Завершила первый день конференции Мария Майофис с докладом «Поджигатель/развратник/сатирик? Логика одной административной репрессии (1838)». В основу доклада было положено дело из архива Третьего отделения, заведенное через три дня после пожара, который вспыхнул в ночь с 17 на 18 декабря 1837 года в Зимнем дворце.
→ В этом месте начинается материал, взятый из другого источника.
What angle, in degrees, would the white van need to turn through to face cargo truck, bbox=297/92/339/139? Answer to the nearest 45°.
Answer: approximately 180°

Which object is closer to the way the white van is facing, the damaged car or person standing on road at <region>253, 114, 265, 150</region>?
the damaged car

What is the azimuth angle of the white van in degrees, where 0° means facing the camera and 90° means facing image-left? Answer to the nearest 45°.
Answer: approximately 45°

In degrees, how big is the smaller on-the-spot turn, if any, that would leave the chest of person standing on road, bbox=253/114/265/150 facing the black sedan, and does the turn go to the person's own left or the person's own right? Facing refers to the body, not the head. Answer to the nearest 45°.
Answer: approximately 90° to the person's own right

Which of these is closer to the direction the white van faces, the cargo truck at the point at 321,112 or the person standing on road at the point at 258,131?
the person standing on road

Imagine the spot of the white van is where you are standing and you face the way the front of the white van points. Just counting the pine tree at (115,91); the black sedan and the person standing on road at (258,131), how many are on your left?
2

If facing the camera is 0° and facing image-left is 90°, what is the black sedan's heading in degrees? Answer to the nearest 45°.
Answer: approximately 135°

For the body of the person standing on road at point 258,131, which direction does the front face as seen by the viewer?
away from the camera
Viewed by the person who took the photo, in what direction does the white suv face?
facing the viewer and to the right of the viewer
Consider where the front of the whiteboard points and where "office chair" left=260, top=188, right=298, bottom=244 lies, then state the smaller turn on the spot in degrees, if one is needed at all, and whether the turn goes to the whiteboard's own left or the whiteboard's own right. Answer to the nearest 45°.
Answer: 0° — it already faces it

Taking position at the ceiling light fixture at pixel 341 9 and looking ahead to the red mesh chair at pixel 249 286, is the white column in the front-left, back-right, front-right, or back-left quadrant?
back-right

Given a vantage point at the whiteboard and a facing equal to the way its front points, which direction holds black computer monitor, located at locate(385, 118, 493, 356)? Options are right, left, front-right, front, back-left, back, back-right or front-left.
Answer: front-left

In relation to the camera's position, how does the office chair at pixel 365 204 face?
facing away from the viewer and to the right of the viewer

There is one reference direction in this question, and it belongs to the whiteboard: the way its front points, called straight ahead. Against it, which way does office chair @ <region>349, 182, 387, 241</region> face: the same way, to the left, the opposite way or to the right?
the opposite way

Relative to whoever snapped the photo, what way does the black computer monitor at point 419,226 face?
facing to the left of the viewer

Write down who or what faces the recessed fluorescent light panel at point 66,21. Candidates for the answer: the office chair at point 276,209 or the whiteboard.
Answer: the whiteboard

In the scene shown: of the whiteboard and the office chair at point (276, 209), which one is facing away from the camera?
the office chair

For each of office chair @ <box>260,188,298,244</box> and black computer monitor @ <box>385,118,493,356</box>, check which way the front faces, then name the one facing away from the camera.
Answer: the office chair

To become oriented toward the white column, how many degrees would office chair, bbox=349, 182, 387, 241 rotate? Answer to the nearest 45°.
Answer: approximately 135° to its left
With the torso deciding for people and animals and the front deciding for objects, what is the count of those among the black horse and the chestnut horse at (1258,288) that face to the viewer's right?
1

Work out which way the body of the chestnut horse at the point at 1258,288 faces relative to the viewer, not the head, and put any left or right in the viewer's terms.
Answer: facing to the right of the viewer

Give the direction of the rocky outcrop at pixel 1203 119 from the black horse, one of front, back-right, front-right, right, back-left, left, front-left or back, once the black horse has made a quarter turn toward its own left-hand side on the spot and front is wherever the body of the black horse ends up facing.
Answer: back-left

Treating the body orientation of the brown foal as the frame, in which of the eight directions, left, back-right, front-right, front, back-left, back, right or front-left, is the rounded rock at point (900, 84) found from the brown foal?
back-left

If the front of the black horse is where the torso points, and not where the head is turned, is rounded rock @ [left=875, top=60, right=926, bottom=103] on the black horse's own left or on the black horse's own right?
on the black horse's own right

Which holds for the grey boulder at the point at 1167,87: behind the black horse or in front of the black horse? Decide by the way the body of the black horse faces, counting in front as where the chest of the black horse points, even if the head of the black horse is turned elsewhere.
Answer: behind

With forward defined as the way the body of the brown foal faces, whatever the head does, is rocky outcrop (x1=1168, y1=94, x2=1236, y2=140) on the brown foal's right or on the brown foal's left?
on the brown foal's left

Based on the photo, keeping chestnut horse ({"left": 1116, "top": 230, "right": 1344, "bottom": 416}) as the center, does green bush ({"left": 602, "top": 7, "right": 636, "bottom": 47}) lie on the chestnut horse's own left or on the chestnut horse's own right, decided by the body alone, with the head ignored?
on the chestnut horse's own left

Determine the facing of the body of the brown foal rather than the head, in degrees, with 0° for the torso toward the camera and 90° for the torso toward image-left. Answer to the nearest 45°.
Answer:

Начальник штаба Третьего отделения Дубельт получил анонимный донос, из которого следовало, что в ночь пожара прибывший из Оренбурга помещик Бедрин выкрикивал на площади дерзкие слова, призывал повесить министра двора князя П. М. Волконского, а шефа жандармов Бенкендорфа бросить в разгоревшийся костер… Расследование, проведенное по приказу императора, показало, что имение Бедрина было взято в опеку, потому что его обвинили в мужеложстве, что в Петербург он приехал хлопотать о снятии обвинения и живет в столице уже три года, главное же, что он автор рукописной книги сатирических стихов. В Третьем отделении не склонны были судить Бедрина строго, — но лишь потому, что не знали «контекста». Между тем главным объектом сатирических нападок оренбургского помещика был тамошний военный губернатор Василий Алексеевич Перовский, любимец императора Николая, бывший его адъютант. Бедрин посвятил ему сатиру «Полубарс», в которой намекал на происхождение Перовского — незаконнорожденного сына графа А. К. Разумовского — и утверждал, что «полубарсенок-воевода был совершенная холера для народа». Месть императора оказалась жестокой: он приказал выслать «сатирика» на безвыездное жительство назад в Оренбург, а надзор за ним поручить лично Перовскому. Удивительно, однако, не это, а то, что неблагонадежный пасквилянт за три года жизни в столице не привлек к себе внимания надзирающих органов; для того чтобы «раскрутить» всю историю с высылкой, неизвестному «доброжелателю» пришлось инкриминировать оренбургскому помещику неблаговидное поведение на площади перед Зимним дворцом в ночь пожара.